A variety of epidemiological and clinical studies suggest th
A variety of epidemiological and clinical studies suggest that light alcohol consumption may exert a favorable effects on BP levels but chronic heavy alcohol consumtion causes sustained BP elevation , . The hypertensive effect of heavy drinking occurs with all forms of alcohol (i.e. beer wine and spirits) and limitation of alcohol consumption to no more than 20–30g of ethanol per day in men and to no more than 10–20g of ethanol per day in women should be recommended.
Hypertensive patients should be advised to consume a diet that emphasizes fruits, vegetables, low-fat dairy products, dietary and soluble fibre, whole grains, and protein from plant sources that is reduced in saturated fat and cholesterol . Diet changes should be accompanied by other lifestyle measures as the long-term effects on BP of a switch to a vegetarian or reduced saturated-fat diet are somewhat inconclusive at present. Furthermore, it has been shown that in hypertensive patients, compared with the Dietary Approaches to Stop Hypertension (DASH) diet alone, the combination of the DASH diet with regular physical exercise and weight loss resulted in a greater reduction in BP .
All overweight/obese hypertensive individuals should be advised to lose weight, this is because an impressive number of trials of weight reduction as a method of BP lowering have provided favorable results about the impact of weight loss on BP levels. It deserves to be mentioned, however, that the extent of BP fall has varied markedly between studies . In a meta-analysis by Neter et al.  including twenty-five randomized, controlled trials with a total of 4874 participants, the mean systolic BP and diastolic BP reductions associated with an average weight loss of 5.1kg were 4.4mmHg and 3.6mmHg, respectively. Further data have led to the popular notion that for each kilogram of weigth lost, a 1mmHg reduction of systolic and diastolic BP can be achieved. Consequently, maintenance of a healthy body weight (body mass index of about 25kg/m2) is generally recommended for normotensive individuals to prevent hypertension and for hypertensive patients to improve the efficacy of antihypertensive medications and the cardiovascular risk profile.

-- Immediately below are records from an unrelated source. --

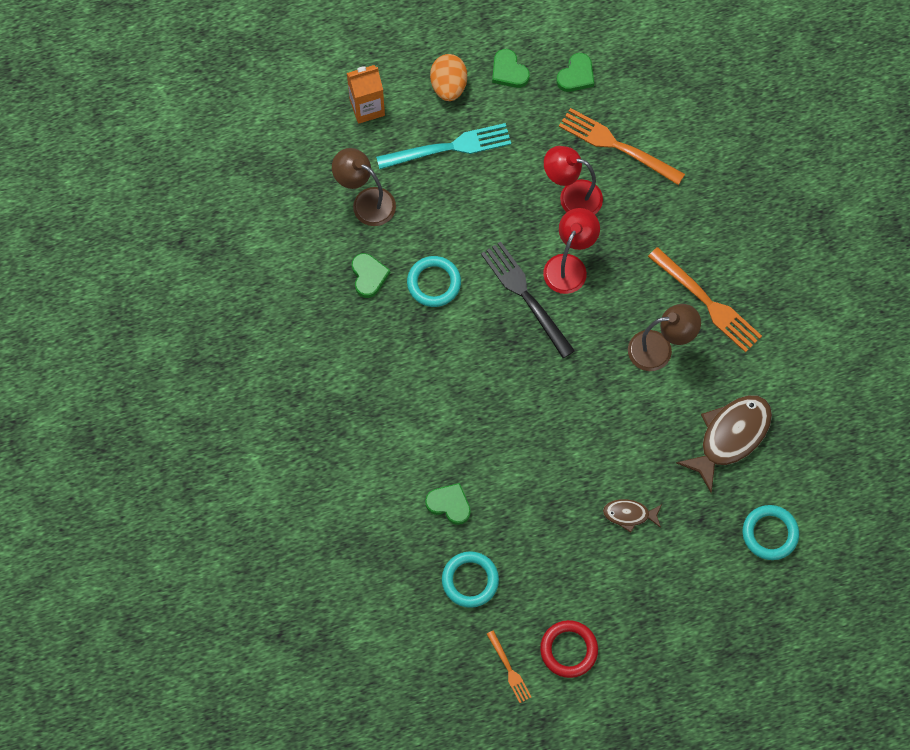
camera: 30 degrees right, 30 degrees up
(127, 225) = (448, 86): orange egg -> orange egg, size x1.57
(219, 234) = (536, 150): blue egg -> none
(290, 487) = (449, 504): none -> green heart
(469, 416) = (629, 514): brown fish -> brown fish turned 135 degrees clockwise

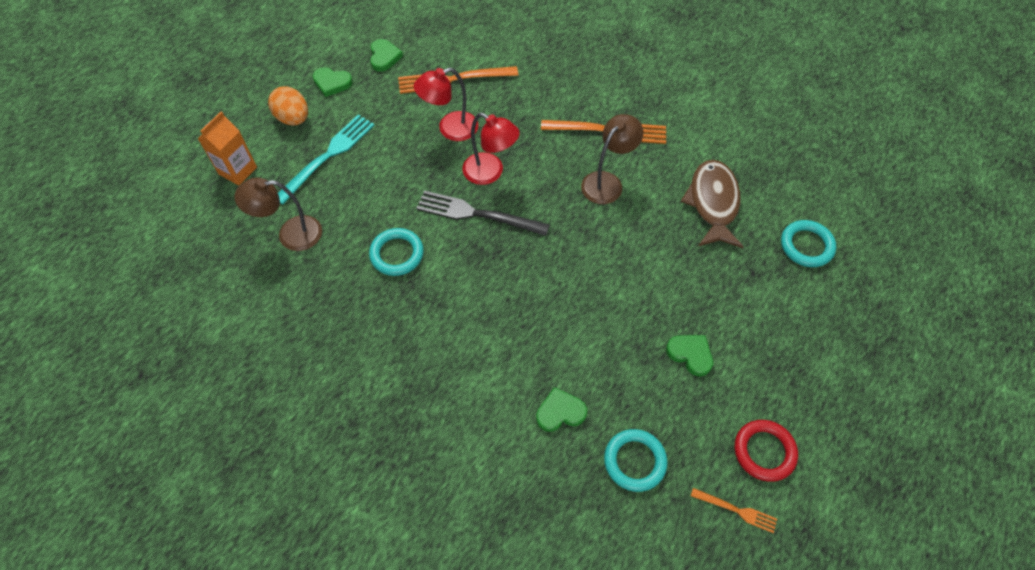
camera: 40 degrees left, 10 degrees down
(368, 276) = (338, 286): green heart -> green heart (690, 354)
(569, 265) = (490, 173): red lamp -> red lamp turned 135 degrees clockwise
(629, 514) = (701, 309): brown fish -> none

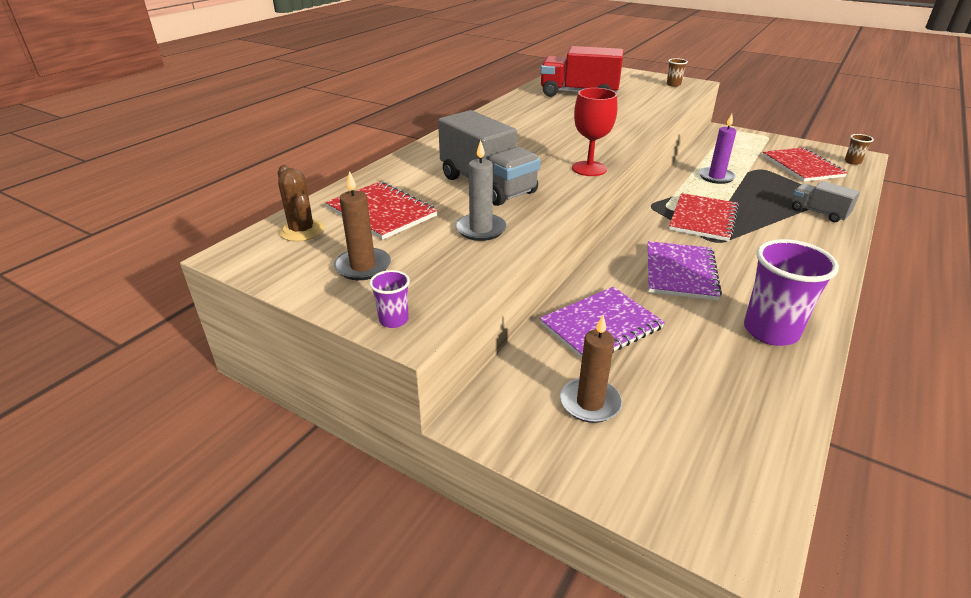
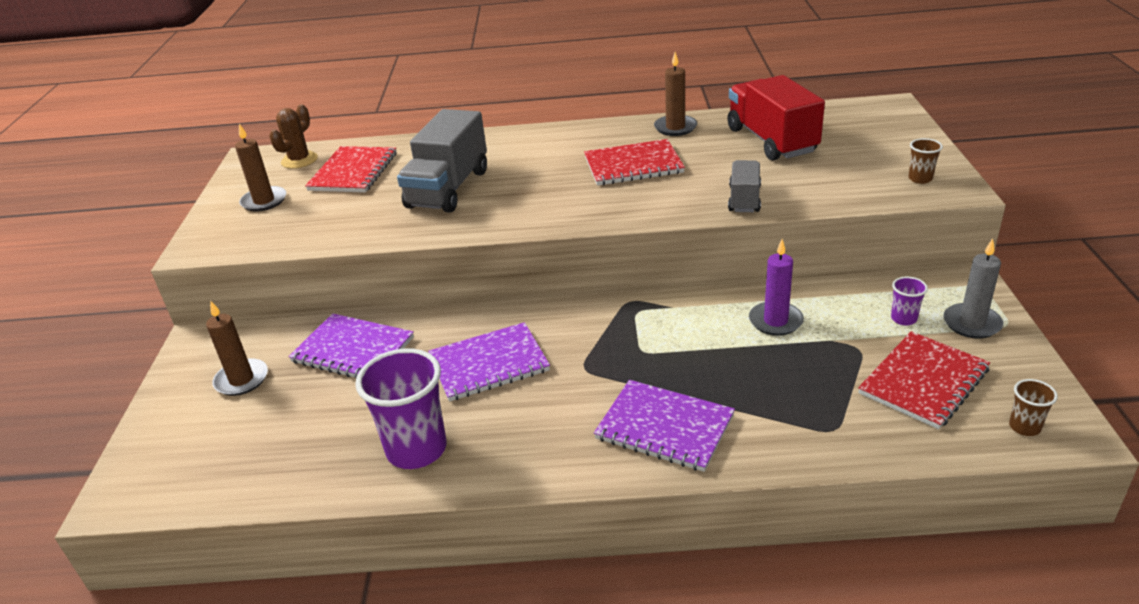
camera: 60 degrees right, 0 degrees up
(394, 320) = (201, 240): purple cup -> purple cup (903, 319)
(481, 229) = (358, 218): grey candle -> grey candle (972, 323)
(518, 105) = (675, 127): none -> brown candle
(589, 169) = (542, 219): red goblet -> none
(703, 219) = (634, 344): red notebook -> red notebook (633, 165)
(800, 237) = (664, 427): none -> purple notebook
(818, 212) = (762, 428): grey truck -> grey truck (744, 199)

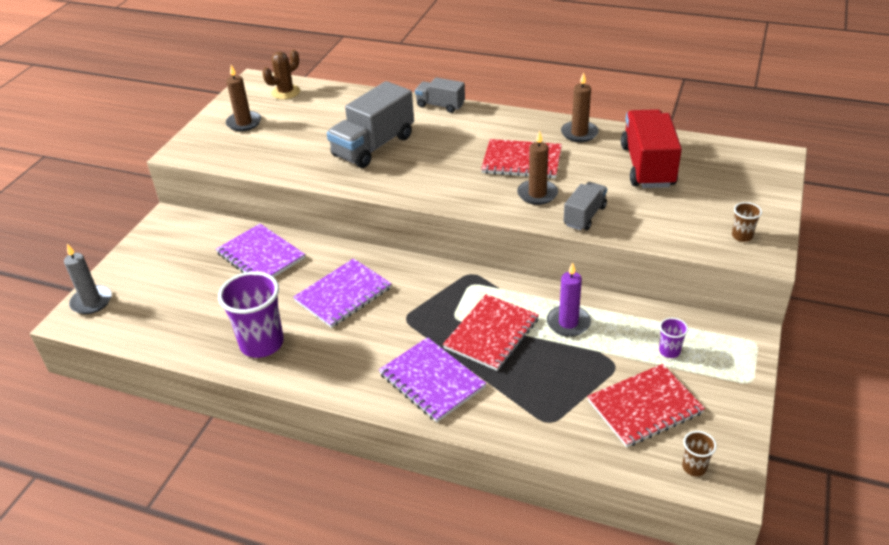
camera: 20 degrees right, 5 degrees up
(241, 380) = (181, 257): brown candle -> brown candle (537, 194)
(353, 172) = (317, 113): red notebook -> red notebook (491, 333)
(489, 364) = (343, 294): purple notebook -> purple notebook turned 45 degrees counterclockwise
(499, 134) = (440, 105): none -> grey truck
(972, 323) = (721, 372): grey candle -> grey candle (91, 302)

Higher [Ala92]-p16 (84-103) of level is associated with lower probability and incidence of hypertension. Several randomized trials have assessed the hypotensive effect of physical exercise suggesting a small but useful reduction in BP. A meta-analysis of 54 randomized controlled trials with 2419 participants showed that aerobic exercise was associated with a significant reduction in systolic BP and diastolic BP (3.8 and 2.6mmHg, respectively) . The health benefits resulting from physical exercise depend on the type and regularity and include improvements in glucose and lipid metabolism. In this regard, the guidelines recommend regular moderate dynamic exercise (i.e. walking, jogging, cycling or swimming at least 30min on 5–7days per week).

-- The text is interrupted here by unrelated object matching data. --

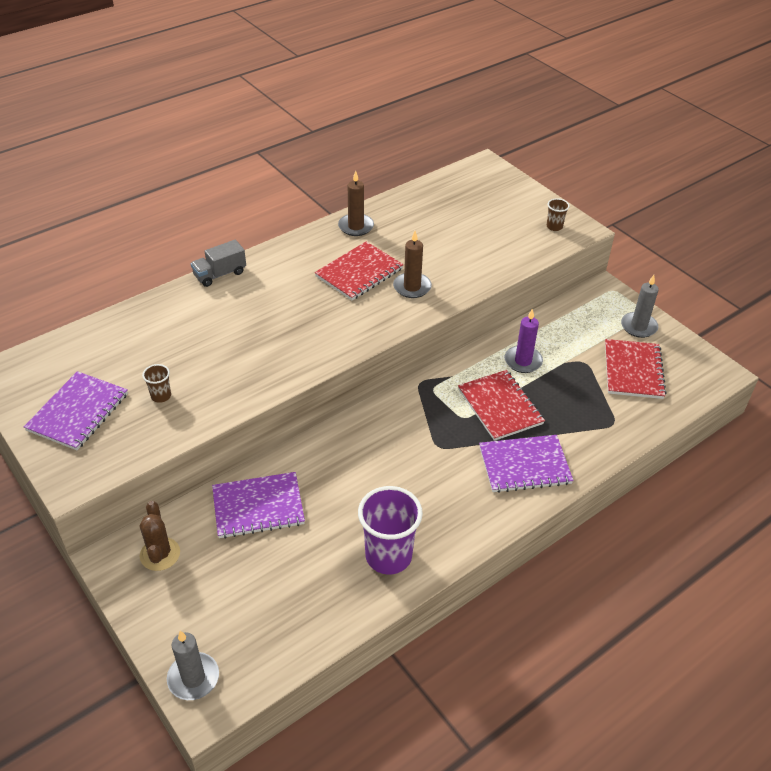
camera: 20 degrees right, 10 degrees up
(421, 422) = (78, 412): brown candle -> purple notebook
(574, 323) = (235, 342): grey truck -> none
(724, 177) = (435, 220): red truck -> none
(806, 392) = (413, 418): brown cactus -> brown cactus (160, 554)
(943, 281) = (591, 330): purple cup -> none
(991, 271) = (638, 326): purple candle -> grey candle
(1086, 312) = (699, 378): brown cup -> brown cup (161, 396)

Smoking leads to an acute increase in BP and heart rate, persisting for more than 15min after smoking one cigarette, as a consequence of a powerful stimulation of the sympathetic nervous system . Studies using ambulatory BP monitoring (ABPM) have shown that smoking is a key correlate of masked hypertension. In fact, day-time BP values have been reported to be significantly higher in smokers than in non smokers, whereas office and night-time values did not differ between the two groups . Beside the direct influence on BP values, smoking is the most important modifiable cardiovascular risk factor and smoking cessation is probably the single most effective lifestyle measure for the prevention of cardiovascular morbidity and mortality in the general population.
Pharmacological therapy Indisputable evidence is available that antihypertensive treatment reduces the elevated incidence of cardiovascular morbid and fatal events related to high BP . Evidence is also available that the main benefits of antihypertensive treatment are due to lowering of BP per se and are largely independent of the drugs employed , . The 2013 ESH/ESC guidelines reiterating previous indications ,  confirm that five classes of drugs such as: 1) diuretics, 2) beta-blockers, 3) calcium antagonists, 4) angiotensin converting enzyme (ACE) inhibitors and 5) angiotensin receptor blockers are all suitable for the initiation and maintenance of antihypertensive treatment, either as monotherapy or in some combinations. It is important to note that the guidelines state clearly that there are no solid scientific elements that allow to classify the various classes of medications in a hierarchical order of efficacy. This is because the effects on cause-specific outcomes of the various agents are similar or differ marginally, the type of outcome in a given patient is unpredictable, and all classes of antihypertensive drugs have their clinical advantages but also contra-indications.